Controversial TikTok sparks outrage, triggers trauma for MSU students
EAST LANSING, Mich. (WILX) - Michigan State Spartans and other school shooting survivors have been reacting to a TikTok shared over the weekend linking mental health trauma from a mass shooting to nose strips.
“I did not sit on the floor for four hours with my roommates wondering if there was somebody outside with a gun for you to make money off of it,” said Brandy Muz, a senior in the School of Journalism at MSU.
She works at the Student Union where one of three students were killed. Muz said she was at home in her on-campus apartment when tragedy struck.
“And we were held up in my apartment for four hours wondering and not knowing if any of my coworkers were dead or not,” Muz recalled.
It comes out of an effort to normalize conversations about mental health. Biore Skincare has partnered with social media influencers to help reduce the stigma. The company has since apologized but some are still in disbelief, calling the message “insensitive.”
After watching the video posted by a fellow Spartan, Muz posted one of her own – calling the original message disgusting. “The audacity of some people to use this for clout and for money makes me want to barf, vomit, everywhere.”

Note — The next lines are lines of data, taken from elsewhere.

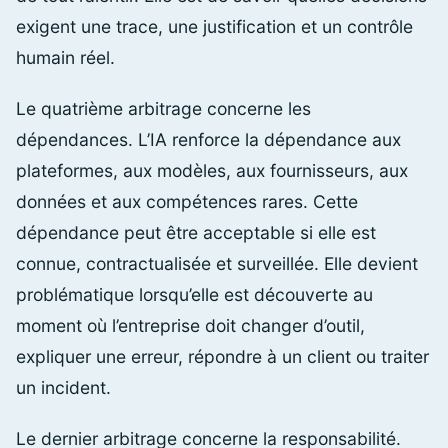
exigent une trace, une justification et un contrôle
humain réel.
Le quatrième arbitrage concerne les
dépendances. L’IA renforce la dépendance aux
plateformes, aux modèles, aux fournisseurs, aux
données et aux compétences rares. Cette
dépendance peut être acceptable si elle est
connue, contractualisée et surveillée. Elle devient
problématique lorsqu’elle est découverte au
moment où l’entreprise doit changer d’outil,
expliquer une erreur, répondre à un client ou traiter
un incident.
Le dernier arbitrage concerne la responsabilité.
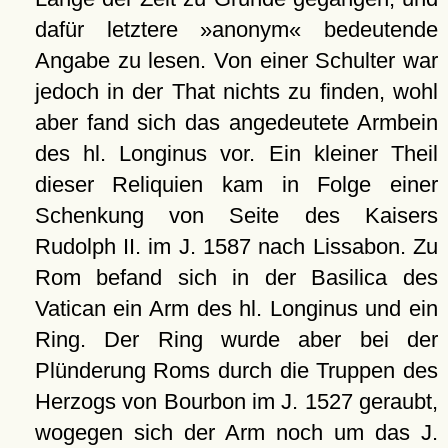
dafür letztere »anonym« bedeutende
Angabe zu lesen. Von einer Schulter war
jedoch in der That nichts zu finden, wohl
aber fand sich das angedeutete Armbein
des hl. Longinus vor. Ein kleiner Theil
dieser Reliquien kam in Folge einer
Schenkung von Seite des Kaisers
Rudolph II. im J. 1587 nach Lissabon. Zu
Rom befand sich in der Basilica des
Vatican ein Arm des hl. Longinus und ein
Ring. Der Ring wurde aber bei der
Plünderung Roms durch die Truppen des
Herzogs von Bourbon im J. 1527 geraubt,
wogegen sich der Arm noch um das J.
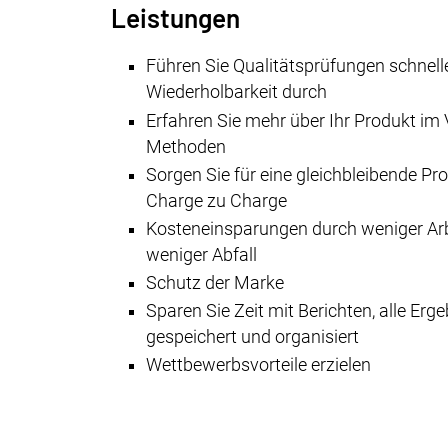
Leistungen
Führen Sie Qualitätsprüfungen schnell
Wiederholbarkeit durch
Erfahren Sie mehr über Ihr Produkt im
Methoden
Sorgen Sie für eine gleichbleibende Pr
Charge zu Charge
Kosteneinsparungen durch weniger A
weniger Abfall
Schutz der Marke
Sparen Sie Zeit mit Berichten, alle Er
gespeichert und organisiert
Wettbewerbsvorteile erzielen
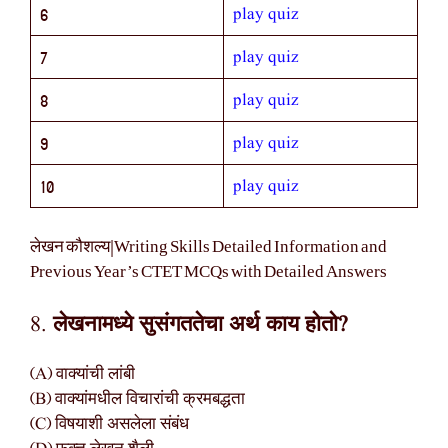
play quiz
6
play quiz
7
play quiz
8
play quiz
9
play quiz
10
लेखन कौशल्य|Writing Skills Detailed Information and
Previous Year’s CTET MCQs with Detailed Answers
8.
लेखनामध्ये सुसंगततेचा अर्थ काय होतो?
(A) वाक्यांची लांबी
(B) वाक्यांमधील विचारांची क्रमबद्धता
(C) विषयाशी असलेला संबंध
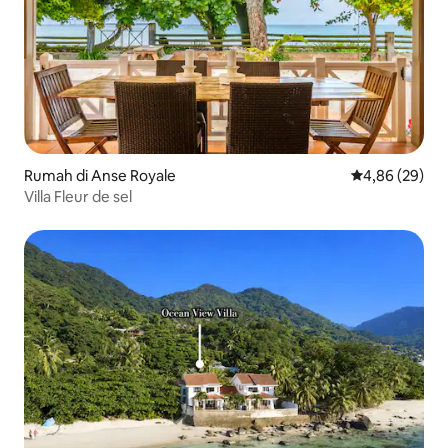
Rumah di Anse Royale
Nilai rata-rata
4,86 (29)
Villa Fleur de sel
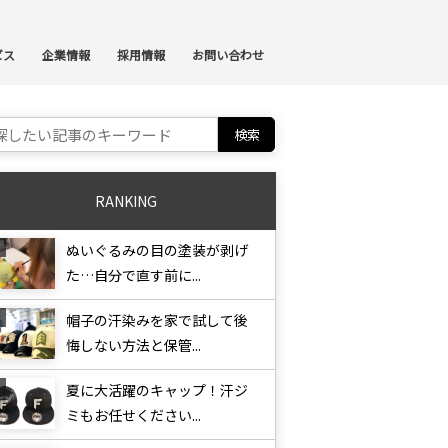
ンテンツへスキップ
ビス
企業情報
採用情報
お問い合わせ
ch for:
RANKING
ぬいぐるみの目の塗装が剥げ
た…自分で直す前に...
帽子の汗染みを家で試して後
悔しない方法と保管...
夏に大活躍のキャップ！汗ジ
ミもお任せください...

Three classmates were killed, five were injured, and countless others were traumatized, MSU students are still dealing with the aftermath. And with no trigger warning, they are forced to relive the trauma.

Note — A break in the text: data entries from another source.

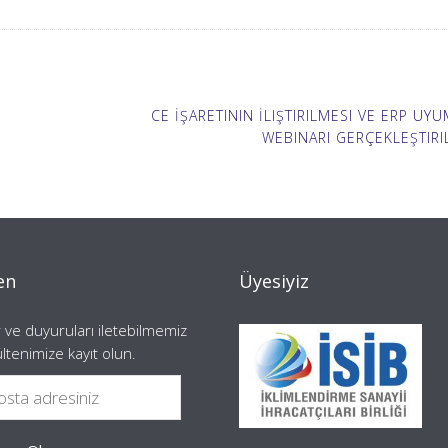
CE İŞARETININ İLIŞTIRILMESI VE ERP UY
WEBINARI GERÇEKLEŞTIRI
en
Üyesiyiz
 ve duyuruları iletebilmemiz
ültenimize kayıt olun.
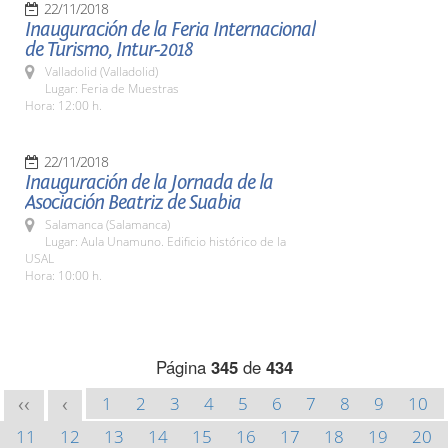
22/11/2018
Inauguración de la Feria Internacional
de Turismo, Intur-2018
Valladolid (Valladolid)
Lugar: Feria de Muestras
Hora: 12:00 h.
22/11/2018
Inauguración de la Jornada de la
Asociación Beatriz de Suabia
Salamanca (Salamanca)
Lugar: Aula Unamuno. Edificio histórico de la
USAL
Hora: 10:00 h.
Página
345
de
434
1
2
3
4
5
6
7
8
9
10
<<
<
11
12
13
14
15
16
17
18
19
20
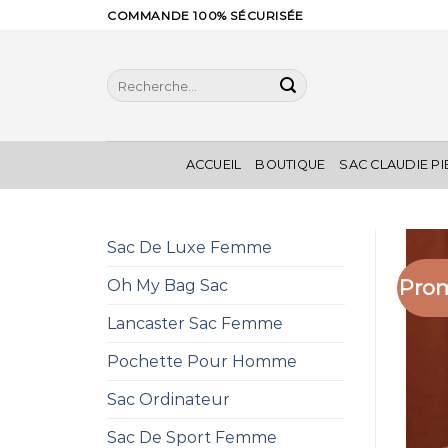
Skip
COMMANDE 100% SÉCURISÉE
to
content
Recherche
pour :
ACCUEIL
BOUTIQUE
SAC CLAUDIE P
Sac De Luxe Femme
Prom
Oh My Bag Sac
Lancaster Sac Femme
Pochette Pour Homme
Sac Ordinateur
Sac De Sport Femme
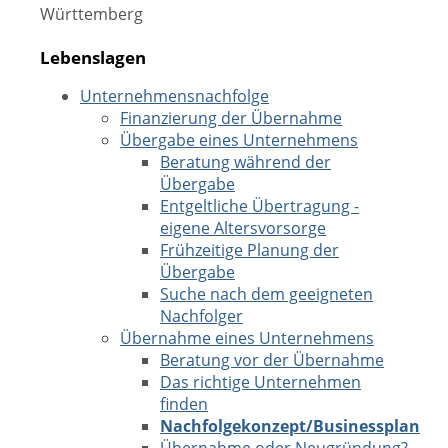
Württemberg
Lebenslagen
Unternehmensnachfolge
Finanzierung der Übernahme
Übergabe eines Unternehmens
Beratung während der
Übergabe
Entgeltliche Übertragung -
eigene Altersvorsorge
Frühzeitige Planung der
Übergabe
Suche nach dem geeigneten
Nachfolger
Übernahme eines Unternehmens
Beratung vor der Übernahme
Das richtige Unternehmen
finden
Nachfolgekonzept/Businessplan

The TikTok video has since been removed from the platform. In a statement posted to their Facebook page, Biore Skincare said that they are committed to continuing their mental health mission but promise to do so in a better way.

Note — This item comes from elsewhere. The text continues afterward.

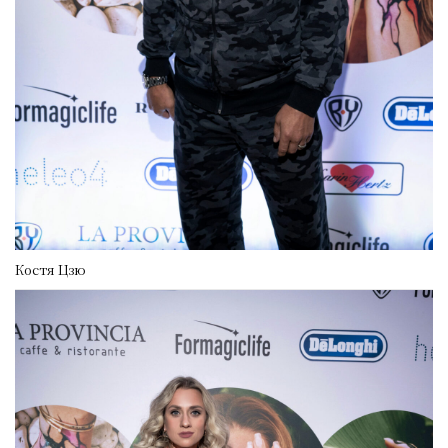
Костя Цзю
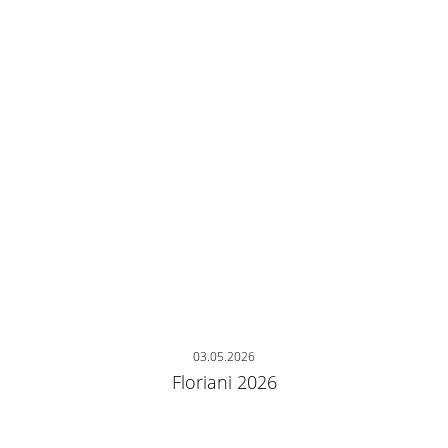
03.05.2026
Floriani 2026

“It’s literally only been just over three months since it happened. You still walk around and you still see three crosses are sitting by the Spartan statue,” Muz said. “You still see the tape by the Union where flowers were taped up and posters were taped up. No one can go into Berkey.”
She compared seeing the video to reopening a deep wound.
The social media influencer and recent MSU grad told News 10 that she has chosen not to speak to the media. She said she has released an apology on TikTok saying she did not mean to desensitize the shooting and that she will be smarter in the future.